■ **Texte fourni**
+ + +
Dans la douceur de l’hiver, la Provence a revêtu son habit de Noël. Marchés au santon, pastorales, crèches animées et Gros souper animent notre escapade.
Pas de neige dans la campagne provençale mais le ciel a bien été dégagé par le mistral et des étoiles scintillent dans le bleu de la nuit. A quelques heures de Noël, dans les villages provençaux, la magie a opéré. Il faut dire qu’ici, les traditions calendales sont encore très vivantes et, de la Sainte-Barbe à la Chandeleur, pas une semaine ne passe sans que l’on prépare Noël.

©OT Aix-en-Provence
De marchés en foires
Durant le temps de l’Avent et jusqu’au 24 décembre, les marchés de Noël animent la Provence. D’Aix-en-Provence à Marseille en passant par Martigues et Saint-Rémy-de-Provence, il flotte comme un air de fête qui met des étoiles dans les yeux des petits et des grands. On replonge en enfance en humant les doux parfums de fleur d’oranger qui s’échappent de la pompe à l’huile, au marché des 13 desserts. On déambule parmi les étals à la recherche des meilleurs produits pour préparer le souper de Noël. On y fait le plein de cadeaux artisanaux : un savon de Marseille, une poterie, une cigale en céramique ou en cire, une bougie, des douceurs provençales... L’occasion de faire découvrir à ses proches des produits locaux de qualité. On y découvre aussi le savoir-faire ancestral des maîtres santonniers présents dans les Foires aux santons. Celles de Marseille et d’Aix-en-Provence rassemblent, dit-on, les meilleurs qui, pour l’occasion, ouvrent aussi les portes de leur atelier. De quoi rapporter quelques personnages d’argile dans ses bagages. D’ailleurs, la coutume veut que l’on en ajoute un nouveau chaque année dans sa crèche. Pour trouver l’inspiration, on ne manque pas de visiter une crèche dans un des villages provençaux. Celle, animée, d’Allauch près de Marseille est incontournable avec ses 600 santons qui nous invitent au voyage au cœur de la Provence d’autrefois.
+ + +
■ **Données sources**
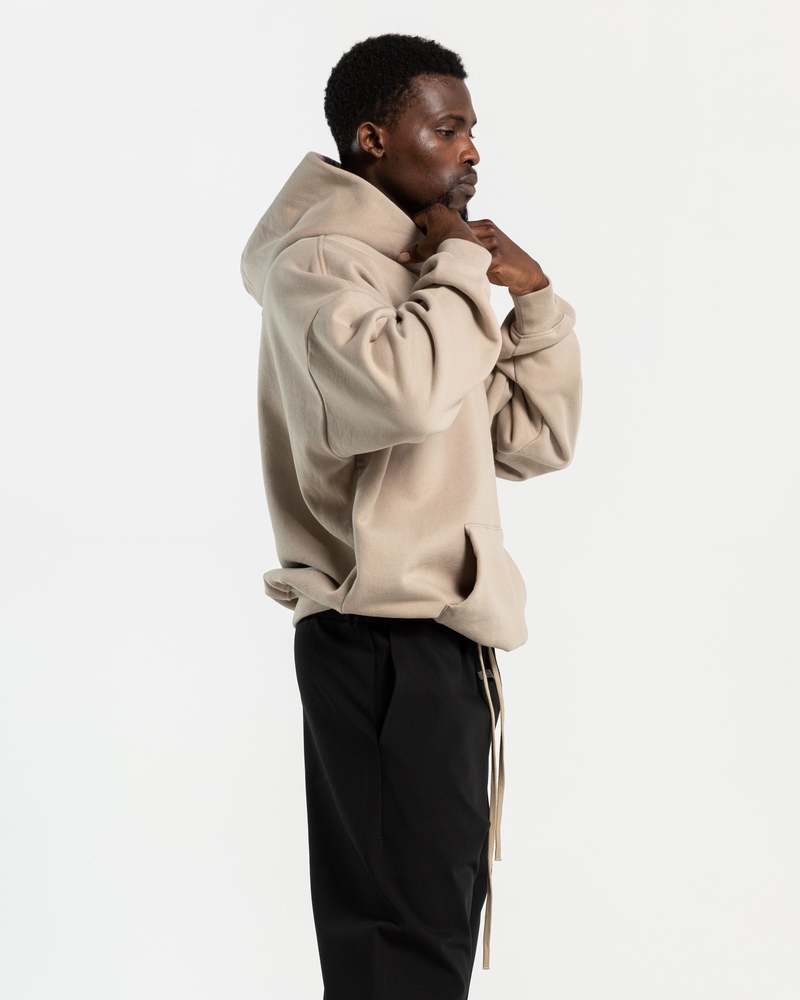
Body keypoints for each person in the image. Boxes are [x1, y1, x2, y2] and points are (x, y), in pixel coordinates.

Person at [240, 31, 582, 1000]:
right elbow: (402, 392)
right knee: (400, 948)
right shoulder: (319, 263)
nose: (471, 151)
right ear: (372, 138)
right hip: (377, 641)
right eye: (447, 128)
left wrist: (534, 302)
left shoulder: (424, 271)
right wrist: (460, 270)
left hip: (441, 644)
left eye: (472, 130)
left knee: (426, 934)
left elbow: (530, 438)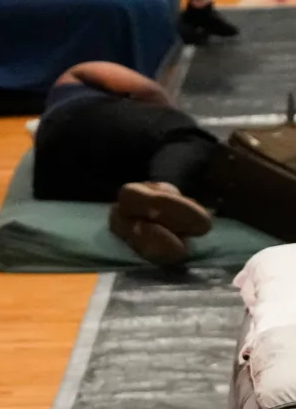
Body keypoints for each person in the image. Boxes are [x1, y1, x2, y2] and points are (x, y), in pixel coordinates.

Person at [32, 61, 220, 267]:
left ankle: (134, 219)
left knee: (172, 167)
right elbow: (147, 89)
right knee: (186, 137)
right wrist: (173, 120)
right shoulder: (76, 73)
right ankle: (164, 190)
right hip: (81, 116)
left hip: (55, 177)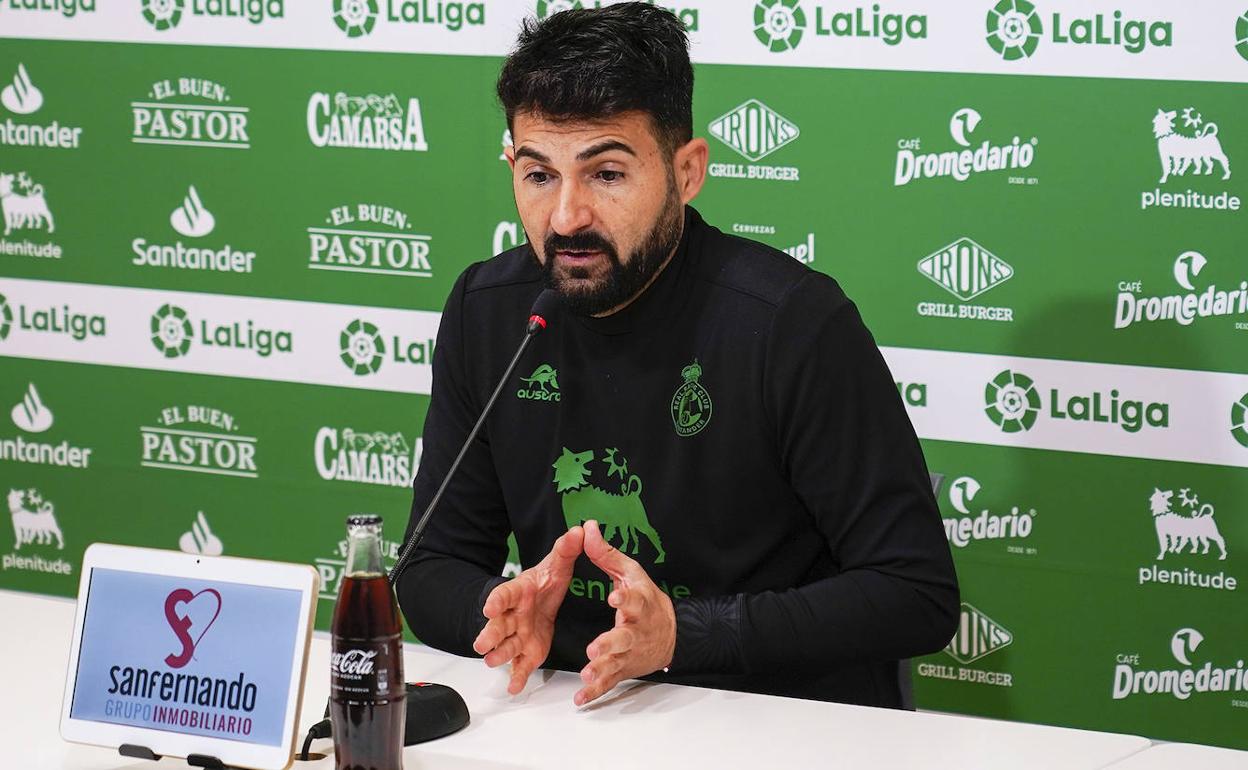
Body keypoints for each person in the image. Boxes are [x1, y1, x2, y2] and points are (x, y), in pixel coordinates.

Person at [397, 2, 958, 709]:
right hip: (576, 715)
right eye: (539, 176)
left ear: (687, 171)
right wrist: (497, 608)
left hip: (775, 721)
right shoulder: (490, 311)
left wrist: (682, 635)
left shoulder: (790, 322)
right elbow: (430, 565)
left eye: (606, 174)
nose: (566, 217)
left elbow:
+ + +
■ **Consignes**
1. Traduisez en anglais cette phrase du texte sur Noël en Provence : « Pour trouver l’inspiration, on ne manque pas de visiter une crèche dans un des villages provençaux. »
2. Transcrivez fidèlement le passage du texte sur Noël en Provence situé entre « Dans la douceur » et « animent notre escapade. », bornes comprises.
3. Poursuivez le texte sur Noël en Provence à la suite de sa dernière phrase.

■ **Réponses rédigées**
1. To find inspiration, people make a point of visiting a nativity scene in one of the Provençal villages.

2.
Dans la douceur de l’hiver, la Provence a revêtu son habit de Noël. Marchés au santon, pastorales, crèches animées et Gros souper animent notre escapade.

3.
©Muriel Pellegrin ADT Vaucluse Provence
Des visites gourmandes
Aix-en-Provence est sans doute la ville la plus douce de la région. Impossible en effet de ne pas succomber à la spécialité locale, le calisson, fabriqué avec du sucre, des amandes douces et de la pâte de melon confit depuis le XVe siècle. A la Fabrique de la Confiserie du Roy René, on peut venir librement suivre le travail des confiseurs et les étapes de production. Abrité à l’étage, le Musée du Calisson nous invite à traverser le temps et les saisons. En présence d’un maitre-confiseur, l’atelier au sein de la boutique du centre ville permet de réaliser soi-même les ‘‘câlins’’ provençaux de manière artisanale, sur les machines historiques de la Confiserie.
Autre temple de la gourmandise à deux pas de la ville : la Chocolaterie Puyricard. Visite du laboratoire, atelier et stage créatif, on s’offre une plongée en famille dans ce monde fascinant et on repart avec une boîte de ces délicieux chocolats artisanaux.
La fin d’année en Provence correspond aussi à la saison de récolte de l’olive et à l’élaboration de l’huile d’olive dont l’AOC Huile d’Olive d’Aix-en-Provence. Durant tout le mois de décembre et de janvier, les moulins ouvrent leurs portes aux visiteurs et fêtent l’huile d’olive nouvelle. Voilà de quoi offrir des paniers bien gourmands.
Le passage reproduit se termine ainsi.